Current BRRRR Property Analysis. (Warning, not a short read) :)

Travis W.
  • Springfield, MN
Posted

Hello,

I made a post earlier regarding my current situation, but i figured i didn't include enough information and it wasn't very put together. SO, i come back to you BP to help me sort this out. I will continue to ask questions (no matter how repetitive..) until I can gain better clarity and make better moves. If you so courteously would like to help me analyze this, it's much appreciated!

So, information.

House location: Smaller sized town by a bigger city that recently developed a new highway, bringing our town into a much better location. The house is in a residential area, about 2 blocks from the towns down-town area. Quiet location, majority of neighbors are older and close to retirement if not retired. Average price of buildings around mine are a bit higher. About ~15-20% or so.

House: SFH 2 bedroom, 1.75 bath, with a detached 2 stall garage which is halfway finished (it needs interior walls, but has insulation). It is recently remodeled house including a new deck, tiling, carpet, and a mud-room addition. Most everything has been brought up to date on it minus the shingles. Former owners took out some walls downstairs and created a new bathroom, and the basement is considered finished albeit quite small. It has its own exit door and could be changed into a bedroom with the addition of a egress window.

So, that's to give some background of the property and its location. On to the financials.

Purchase Price: $127,000

Loan Terms: 30-year amortized VA home loan @ 3.750%

Down-payment: $0, $1000 in Earnest money, and I paid no closing costs.

Rent: $1300, $1400 could be potentially done.

Rehab: I am figuring $5000, honestly not too sure, house is in pretty good shape, but shingles may need to be redone.

Property Taxes: $1552 annually, (this is $0 as of this year i believe because of an exemption I get as long as i am living in the property and having a 70% rating from the VA)

Insurance: $1284 Annually, seems high, but I feel that is because of the coverage I need to have for it being a VA loan.

Mait/Repairs: I am figuring about $1200 annually.

Advertising/Administrative costs: $300 annually

Variable Cost PM: 12% of income.

Vacancy: 8.3%

So essentially.

Income: $14,300 annually with the vacancy included.

Expenses: $6052 annually

NOI: $8248 annually

Mortgage is $588, or $7,058 annually

Cashflow annually: $1,190 / $99-monthly (closer to 200 if rent was raised 100 dollars)

Cash ROI: 23.80%

Total ROI: 70.51%

Cashflow-to-Mortgage ratio: 117%

Some other important factors:

Loan remaining: $125,000

Personal W2 income: $3,338/month

Personal Expenses with house: $1750/month

Personal Expenses without house: ~$400

Strategy: BRRRR.

So as you can see, for a new investor, I don't quite know what to make of this situation. It is cash-flow (not great however.) But, it has the potential to become so (~760/mothly at the end of the loan, which if I just paid it down would take me 4-5 years roughly). People say if it's not cash flowing great it will always be bad. If I pay down the loan some, and refinance (per the strategy, will it not cashflow better?) A 100 dollars, per door is still okay per me as it opens up my saving potential significantly. I understand unknown expenses happen (capex) and I know they will eat up my cashflow, but that is a risk i think can be taken with a high W2 income. My second move was to find a multi-unit that cashflows much better and utilize a FHA loan or private money for it, now that I somewhat understand the financial side of things better.. so, based on reading this, does this seem like a bad investment?

Some key questions:

1. Would a good idea be to live in the property for now, while I have the property tax exemption and pay down the loan best I can, so come later this year or next, I can refinance to a better cashflow?

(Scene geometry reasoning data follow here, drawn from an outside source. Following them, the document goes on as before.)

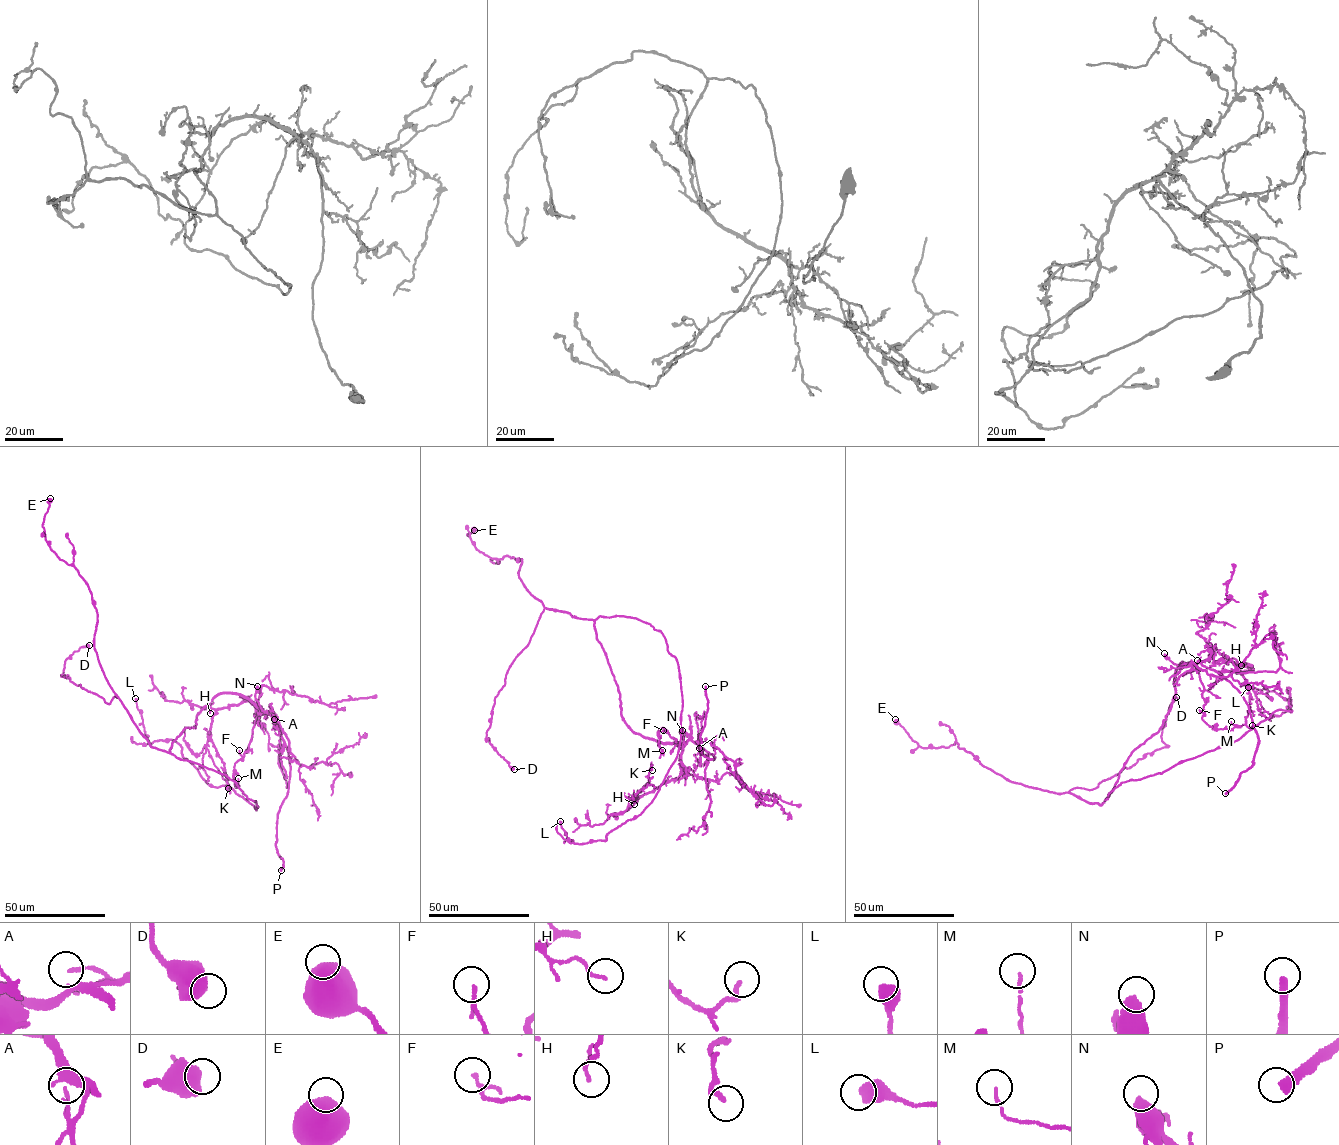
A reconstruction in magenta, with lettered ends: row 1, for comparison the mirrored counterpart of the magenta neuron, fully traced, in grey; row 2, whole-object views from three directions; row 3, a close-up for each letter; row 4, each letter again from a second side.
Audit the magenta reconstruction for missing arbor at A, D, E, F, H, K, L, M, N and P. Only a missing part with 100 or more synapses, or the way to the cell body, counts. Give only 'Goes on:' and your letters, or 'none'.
Goes on: P

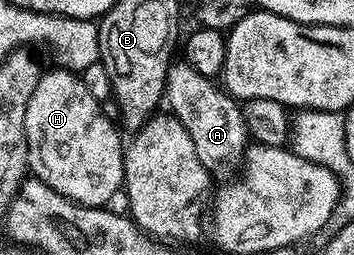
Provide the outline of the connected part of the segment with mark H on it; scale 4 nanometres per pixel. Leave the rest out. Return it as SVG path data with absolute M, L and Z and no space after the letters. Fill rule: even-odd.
M59 67L53 70L41 76L30 103L26 103L24 126L31 176L80 205L107 206L124 184L126 145L120 142L121 130L104 114L101 102L86 91L75 72Z

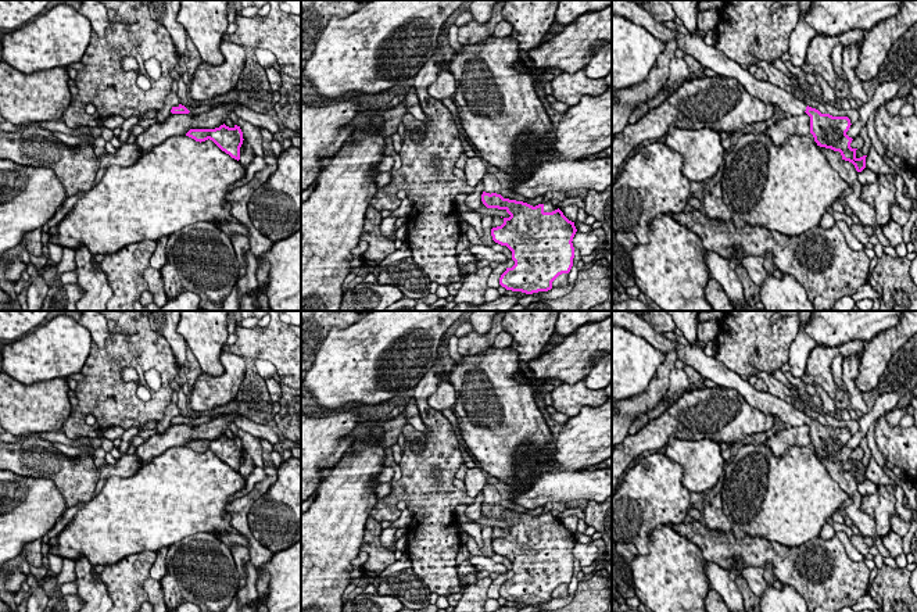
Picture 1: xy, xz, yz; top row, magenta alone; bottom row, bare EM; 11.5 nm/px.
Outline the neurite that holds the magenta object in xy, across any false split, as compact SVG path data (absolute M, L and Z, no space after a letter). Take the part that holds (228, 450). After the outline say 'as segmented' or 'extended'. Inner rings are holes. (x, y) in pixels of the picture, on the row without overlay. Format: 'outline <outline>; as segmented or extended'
outline M223 434L215 440L190 440L186 447L200 454L209 450L232 469L240 470L240 458L244 450L243 443L237 436L229 439Z; as segmented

2. If not, do you recommend I fix-and-flip this, or just cut costs and just sell it?

3. Is there another option I am not seeing?

4. Is taking on a multifamily, as long as it cashflows great, a good next step? (I know I only have an FHA loan left to use unless I refi out of my VA loan to reuse it.)

So, If you made it this far, I applaud you. I had to include everything i could think of so people understand the whole picture as i see it and not just some simple numbers that people could misconstrue what is at play. Thank you from the deepest part of my heart and I look forward to any responses.